Custom training NER model with spacy library and annotaded dataset in JSON
The goal of this project is to create model that can annotate custom entities in text like various cryptocurrency names and prices.
It can be trained to recognize also other abstractions like people names, organizations and many others.
To train and use model prepare dataset like one attached in data.json file. You can use https://github.com/doccano/doccano browser tool for this purpose.
Dataset was prepared based on https://www.kaggle.com/datasets/kaushiksuresh147/bitcoin-tweets To prepare tagged dataset run steps below:
go to link below and run described steps: https://github.com/doccano/doccano
# install doccano
pip install doccano
# Initialize database.
doccano init
# Create a super user.
doccano createuser --username admin --password pass
# Start a web server.
doccano webserver --port 8000
# Start the task queue to handle file upload/download (separate console session).
doccano task
Open doccano in browser using http://127.0.0.1:8000/.
Mark "Sequence Labeling" Add some project name and description Check options: "Allow single label" and "Randomize document order"
From left menu choose option "Dataset" and Actions/Import Dataset. In "File format" select "TextLine" Upload file bitcoin_tweets_text_lines.txt Click "Import" and wait until file is imported
From left menu choose option "Label". Add labels as below, by clicking Actions/Create Label:
- Cryptocurrency name
- Cryptocurrency rate
- Organisation
- URL
- Emoticon
- Date
On left sidebar click "Start Annotation" and tag all texts by marking each meaningful phrase that belongs to one of created categories.
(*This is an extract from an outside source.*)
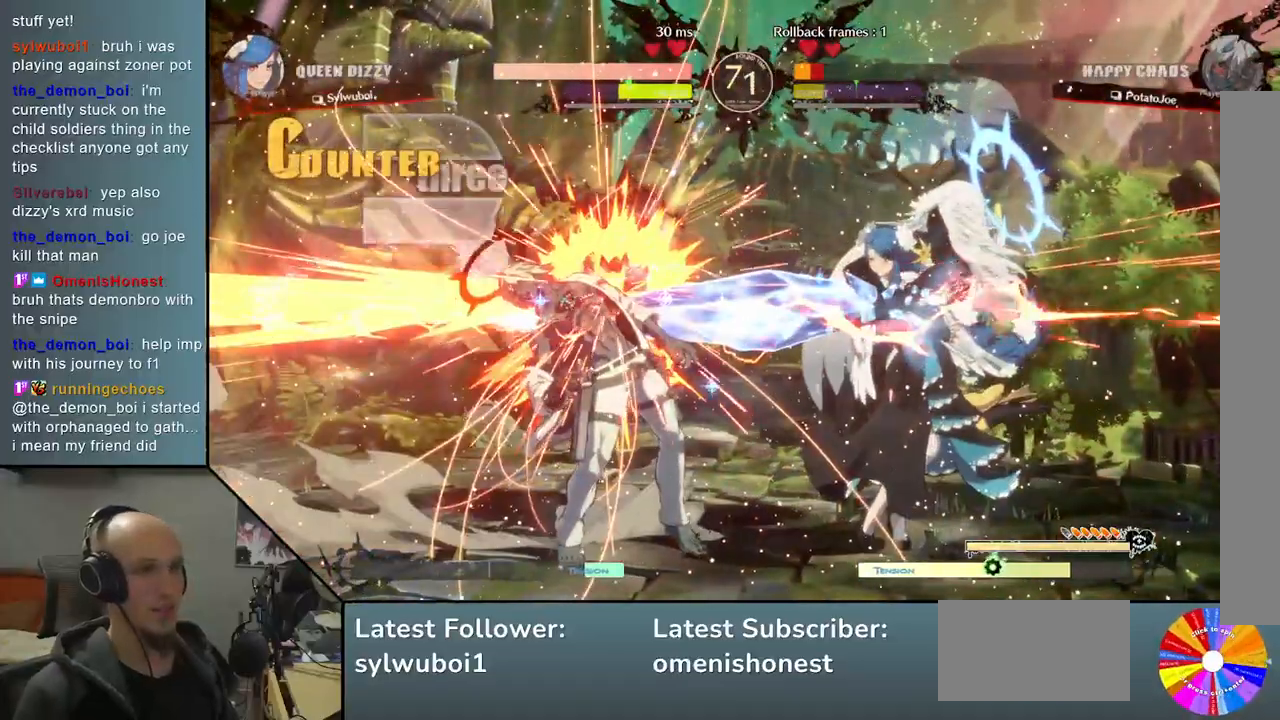
{"buttons": [], "left_stick": "left", "events": []}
From left menu choose option "Dataset" Actions/Export Dataset. In "File format" select "JSONL" Unzip created file and copy .jsonl file into project dir.
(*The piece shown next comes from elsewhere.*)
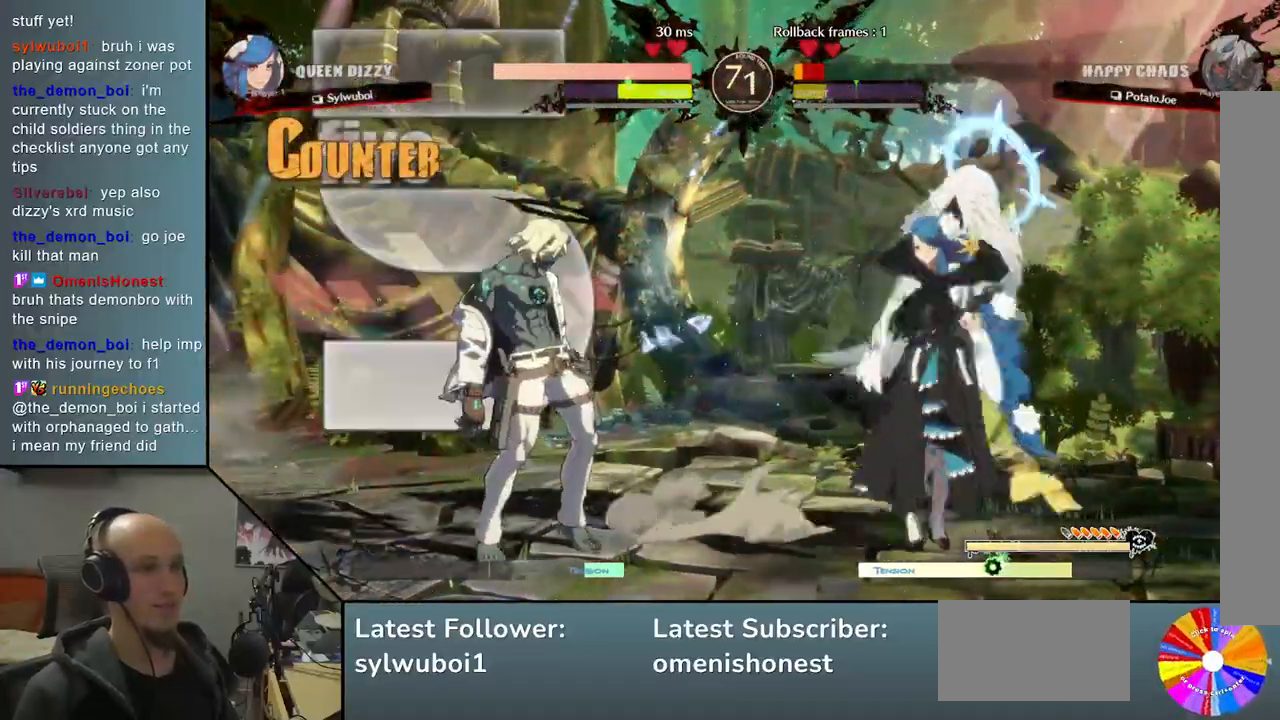
{"buttons": [], "left_stick": "left", "events": []}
To use training set from previous part (Label data) you need to change jsonl file into json.
You can achieve it by adding comma in all lines except last one and wrap everything in square braces, see samples.json as example.
See bitcoin_tweets_annotated.jsonl
To train model open doccano-spacy.ipynb in jupyter lab and run all cells. Replace samples.json with bitcoin_tweets_text_lines.json to train model on prepared dataset. Replace also labels with ones used for annotation.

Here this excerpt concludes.